* [THE TASK]:
Return every record in full. Match each one exactly.

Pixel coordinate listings
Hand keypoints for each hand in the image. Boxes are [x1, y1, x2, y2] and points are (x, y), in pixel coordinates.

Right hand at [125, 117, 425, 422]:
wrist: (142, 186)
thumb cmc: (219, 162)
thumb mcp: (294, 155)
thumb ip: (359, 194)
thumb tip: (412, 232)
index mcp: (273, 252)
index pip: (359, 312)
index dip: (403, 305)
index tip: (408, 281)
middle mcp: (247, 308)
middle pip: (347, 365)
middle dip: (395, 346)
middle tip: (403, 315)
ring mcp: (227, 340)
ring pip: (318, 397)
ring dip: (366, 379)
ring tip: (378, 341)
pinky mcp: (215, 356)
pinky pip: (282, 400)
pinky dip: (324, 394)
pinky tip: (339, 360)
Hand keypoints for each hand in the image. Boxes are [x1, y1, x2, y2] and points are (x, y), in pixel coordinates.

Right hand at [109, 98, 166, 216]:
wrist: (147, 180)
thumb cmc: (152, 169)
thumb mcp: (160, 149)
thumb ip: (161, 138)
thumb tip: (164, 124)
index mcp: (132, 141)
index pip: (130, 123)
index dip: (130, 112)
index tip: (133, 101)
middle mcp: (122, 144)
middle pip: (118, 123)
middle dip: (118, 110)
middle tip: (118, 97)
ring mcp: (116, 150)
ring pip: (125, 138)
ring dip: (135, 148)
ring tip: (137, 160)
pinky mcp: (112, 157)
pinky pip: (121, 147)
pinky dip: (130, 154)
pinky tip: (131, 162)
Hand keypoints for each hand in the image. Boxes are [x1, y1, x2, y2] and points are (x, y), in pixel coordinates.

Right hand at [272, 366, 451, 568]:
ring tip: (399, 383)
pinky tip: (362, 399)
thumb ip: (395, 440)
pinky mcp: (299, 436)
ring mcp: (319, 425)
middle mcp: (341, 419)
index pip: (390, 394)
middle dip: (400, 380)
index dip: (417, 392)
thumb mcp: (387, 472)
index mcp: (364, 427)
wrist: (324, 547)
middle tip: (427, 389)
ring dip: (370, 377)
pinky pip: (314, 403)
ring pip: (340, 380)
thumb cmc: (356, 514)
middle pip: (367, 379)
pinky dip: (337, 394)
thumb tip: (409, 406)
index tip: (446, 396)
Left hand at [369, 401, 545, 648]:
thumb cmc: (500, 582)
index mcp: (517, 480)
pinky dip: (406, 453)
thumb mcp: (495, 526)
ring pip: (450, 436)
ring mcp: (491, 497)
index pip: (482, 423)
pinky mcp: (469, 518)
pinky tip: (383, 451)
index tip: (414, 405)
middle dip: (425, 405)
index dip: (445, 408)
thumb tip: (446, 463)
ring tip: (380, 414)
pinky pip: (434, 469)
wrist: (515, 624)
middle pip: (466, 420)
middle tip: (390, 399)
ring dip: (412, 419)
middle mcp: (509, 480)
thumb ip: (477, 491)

* [OUTPUT FOR THIS EXERCISE]:
Hand keypoints for each hand in the image. Boxes are [x1, y1, x2, y2] and points are (x, y), in pixel coordinates.

Right hand at [125, 117, 425, 422]:
wrist: (142, 186)
thumb cmc: (219, 162)
thumb mcp: (294, 155)
thumb ip: (359, 194)
thumb tip: (412, 232)
index mcp: (273, 252)
index pip: (359, 312)
index dip: (403, 305)
index tip: (408, 281)
middle mcp: (247, 308)
middle pip: (347, 365)
middle dip: (395, 346)
middle tip: (403, 315)
ring mcp: (227, 340)
ring pip: (318, 397)
ring dip: (366, 379)
ring tip: (378, 341)
pinky mcp: (215, 356)
pinky pip: (282, 400)
pinky dip: (324, 394)
pinky tip: (339, 360)
Hand keypoints for each hand in the image. Boxes are [x1, y1, x2, y2] and points are (x, y), in pixel coordinates.

Right hand at [109, 98, 166, 216]:
wrist: (147, 180)
thumb cmc: (152, 169)
thumb mcp: (160, 149)
thumb ip: (161, 138)
thumb tip: (164, 124)
index mcp: (132, 141)
index pip: (130, 123)
index dip: (130, 112)
index tip: (133, 101)
middle mcp: (122, 144)
middle pip: (118, 123)
middle dip: (118, 110)
middle tip: (118, 97)
ring mcp: (116, 150)
ring pip: (125, 138)
ring dip: (135, 148)
ring tip: (137, 160)
pinky mcp: (112, 157)
pinky pip: (121, 147)
pinky dip: (130, 154)
pinky tip: (131, 162)
Hand keypoints for each hand in the image. Boxes are [x1, y1, x2, y2] and points are (x, y), in pixel coordinates.

Right hand at [272, 366, 451, 568]:
ring tip: (399, 383)
pinky tip: (362, 399)
thumb ip: (395, 440)
pinky mcp: (299, 436)
ring mcp: (319, 425)
middle mcp: (341, 419)
index pip: (390, 394)
middle dip: (400, 380)
index dip: (417, 392)
thumb mcp: (387, 472)
index mcp: (364, 427)
wrist: (324, 547)
middle tip: (427, 389)
ring dip: (370, 377)
pinky pip: (314, 403)
ring pip: (340, 380)
thumb cmc: (356, 514)
middle pip: (367, 379)
pinky dip: (337, 394)
thumb tip: (409, 406)
index tip: (446, 396)
Left hand at [369, 401, 545, 648]:
thumb cmc: (500, 582)
index mcp: (517, 480)
pinky dip: (406, 453)
thumb mcp: (495, 526)
ring pip: (450, 436)
ring mcp: (491, 497)
index pip: (482, 423)
pinky mcp: (469, 518)
pinky tip: (383, 451)
index tip: (414, 405)
middle dip: (425, 405)
index dip: (445, 408)
thumb tip: (446, 463)
ring tip: (380, 414)
pinky pip: (434, 469)
wrist: (515, 624)
middle pip: (466, 420)
middle tip: (390, 399)
ring dip: (412, 419)
middle mcp: (509, 480)
thumb ip: (477, 491)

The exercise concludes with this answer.